■ PROVIDED RECORDS
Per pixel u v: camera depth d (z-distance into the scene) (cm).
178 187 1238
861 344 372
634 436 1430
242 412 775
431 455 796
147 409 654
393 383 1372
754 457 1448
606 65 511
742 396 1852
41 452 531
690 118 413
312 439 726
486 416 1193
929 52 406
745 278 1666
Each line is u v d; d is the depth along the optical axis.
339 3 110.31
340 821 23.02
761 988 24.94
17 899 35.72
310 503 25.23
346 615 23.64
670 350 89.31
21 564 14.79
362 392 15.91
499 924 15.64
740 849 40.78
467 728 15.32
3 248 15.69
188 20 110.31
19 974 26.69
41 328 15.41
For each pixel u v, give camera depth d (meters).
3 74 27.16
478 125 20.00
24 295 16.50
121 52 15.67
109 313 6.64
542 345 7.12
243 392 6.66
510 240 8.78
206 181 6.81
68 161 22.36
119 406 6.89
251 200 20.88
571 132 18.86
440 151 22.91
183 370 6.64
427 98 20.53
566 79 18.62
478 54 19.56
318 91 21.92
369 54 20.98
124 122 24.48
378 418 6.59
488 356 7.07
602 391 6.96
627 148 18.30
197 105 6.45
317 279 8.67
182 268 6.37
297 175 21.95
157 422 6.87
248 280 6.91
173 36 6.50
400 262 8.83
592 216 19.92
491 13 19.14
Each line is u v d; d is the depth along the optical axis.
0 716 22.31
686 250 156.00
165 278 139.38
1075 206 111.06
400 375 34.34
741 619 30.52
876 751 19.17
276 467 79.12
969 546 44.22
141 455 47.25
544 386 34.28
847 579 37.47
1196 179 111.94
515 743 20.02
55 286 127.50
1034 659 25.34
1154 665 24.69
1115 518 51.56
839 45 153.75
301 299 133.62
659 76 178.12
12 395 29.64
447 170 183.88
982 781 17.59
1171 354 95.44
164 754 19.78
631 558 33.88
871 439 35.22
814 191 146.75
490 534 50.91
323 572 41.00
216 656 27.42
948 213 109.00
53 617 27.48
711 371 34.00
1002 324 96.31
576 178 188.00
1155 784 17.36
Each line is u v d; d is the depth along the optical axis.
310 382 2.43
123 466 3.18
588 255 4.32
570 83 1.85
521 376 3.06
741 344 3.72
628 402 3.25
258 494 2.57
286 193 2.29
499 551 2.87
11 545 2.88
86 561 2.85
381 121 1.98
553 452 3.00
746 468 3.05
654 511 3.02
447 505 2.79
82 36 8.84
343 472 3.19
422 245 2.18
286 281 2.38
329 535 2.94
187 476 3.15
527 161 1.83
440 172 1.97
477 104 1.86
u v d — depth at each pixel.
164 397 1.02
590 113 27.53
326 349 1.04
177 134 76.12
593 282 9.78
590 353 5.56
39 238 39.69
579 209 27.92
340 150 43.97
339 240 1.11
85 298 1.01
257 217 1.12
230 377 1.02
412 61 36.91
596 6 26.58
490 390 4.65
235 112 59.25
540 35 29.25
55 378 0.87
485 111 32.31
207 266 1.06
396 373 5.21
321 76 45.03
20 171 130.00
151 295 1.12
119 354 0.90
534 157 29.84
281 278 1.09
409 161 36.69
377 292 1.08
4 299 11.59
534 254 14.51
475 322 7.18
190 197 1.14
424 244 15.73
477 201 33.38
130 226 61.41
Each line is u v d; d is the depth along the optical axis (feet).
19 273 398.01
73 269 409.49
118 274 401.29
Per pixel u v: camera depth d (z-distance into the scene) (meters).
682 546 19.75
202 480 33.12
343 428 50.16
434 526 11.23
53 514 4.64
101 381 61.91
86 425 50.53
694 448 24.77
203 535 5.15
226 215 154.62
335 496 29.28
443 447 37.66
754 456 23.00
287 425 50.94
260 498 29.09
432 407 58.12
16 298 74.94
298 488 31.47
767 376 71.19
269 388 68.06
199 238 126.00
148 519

■ DESCRIPTION OF THE TASK
Above are the records; restate each one exactly.

■ SOLUTION TO THIS EXERCISE
Per pixel u v: camera depth d (z-distance into the scene) (cm).
178 187 1238
861 344 372
634 436 1430
242 412 775
431 455 796
147 409 654
393 383 1372
754 457 1448
606 65 511
742 396 1852
41 452 531
690 118 413
312 439 726
486 416 1193
929 52 406
745 278 1666
Each line is u v d; d is the depth along the optical axis.
339 3 110.31
340 821 23.02
761 988 24.94
17 899 35.72
310 503 25.23
346 615 23.64
670 350 89.31
21 564 14.79
362 392 15.91
499 924 15.64
740 849 40.78
467 728 15.32
3 248 15.69
188 20 110.31
19 974 26.69
41 328 15.41
For each pixel u v, give camera depth d (meters).
3 74 27.16
478 125 20.00
24 295 16.50
121 52 15.67
109 313 6.64
542 345 7.12
243 392 6.66
510 240 8.78
206 181 6.81
68 161 22.36
119 406 6.89
251 200 20.88
571 132 18.86
440 151 22.91
183 370 6.64
427 98 20.53
566 79 18.62
478 54 19.56
318 91 21.92
369 54 20.98
124 122 24.48
378 418 6.59
488 356 7.07
602 391 6.96
627 148 18.30
197 105 6.45
317 279 8.67
182 268 6.37
297 175 21.95
157 422 6.87
248 280 6.91
173 36 6.50
400 262 8.83
592 216 19.92
491 13 19.14
Each line is u v d; d is the depth along the optical axis.
0 716 22.31
686 250 156.00
165 278 139.38
1075 206 111.06
400 375 34.34
741 619 30.52
876 751 19.17
276 467 79.12
969 546 44.22
141 455 47.25
544 386 34.28
847 579 37.47
1196 179 111.94
515 743 20.02
55 286 127.50
1034 659 25.34
1154 665 24.69
1115 518 51.56
839 45 153.75
301 299 133.62
659 76 178.12
12 395 29.64
447 170 183.88
982 781 17.59
1171 354 95.44
164 754 19.78
631 558 33.88
871 439 35.22
814 191 146.75
490 534 50.91
323 572 41.00
216 656 27.42
948 213 109.00
53 617 27.48
711 371 34.00
1002 324 96.31
576 178 188.00
1155 784 17.36
Each line is u v d; d is the depth along the optical axis.
310 382 2.43
123 466 3.18
588 255 4.32
570 83 1.85
521 376 3.06
741 344 3.72
628 402 3.25
258 494 2.57
286 193 2.29
499 551 2.87
11 545 2.88
86 561 2.85
381 121 1.98
553 452 3.00
746 468 3.05
654 511 3.02
447 505 2.79
82 36 8.84
343 472 3.19
422 245 2.18
286 281 2.38
329 535 2.94
187 476 3.15
527 161 1.83
440 172 1.97
477 104 1.86
u v d — depth at each pixel.
164 397 1.02
590 113 27.53
326 349 1.04
177 134 76.12
593 282 9.78
590 353 5.56
39 238 39.69
579 209 27.92
340 150 43.97
339 240 1.11
85 298 1.01
257 217 1.12
230 377 1.02
412 61 36.91
596 6 26.58
490 390 4.65
235 112 59.25
540 35 29.25
55 378 0.87
485 111 32.31
207 266 1.06
396 373 5.21
321 76 45.03
20 171 130.00
151 295 1.12
119 354 0.90
534 157 29.84
281 278 1.09
409 161 36.69
377 292 1.08
4 299 11.59
534 254 14.51
475 322 7.18
190 197 1.14
424 244 15.73
477 201 33.38
130 226 61.41
Each line is u v d; d is the depth along the optical axis (feet).
19 273 398.01
73 269 409.49
118 274 401.29
Per pixel u v: camera depth d (z-distance into the scene) (meters).
682 546 19.75
202 480 33.12
343 428 50.16
434 526 11.23
53 514 4.64
101 381 61.91
86 425 50.53
694 448 24.77
203 535 5.15
226 215 154.62
335 496 29.28
443 447 37.66
754 456 23.00
287 425 50.94
260 498 29.09
432 407 58.12
16 298 74.94
298 488 31.47
767 376 71.19
269 388 68.06
199 238 126.00
148 519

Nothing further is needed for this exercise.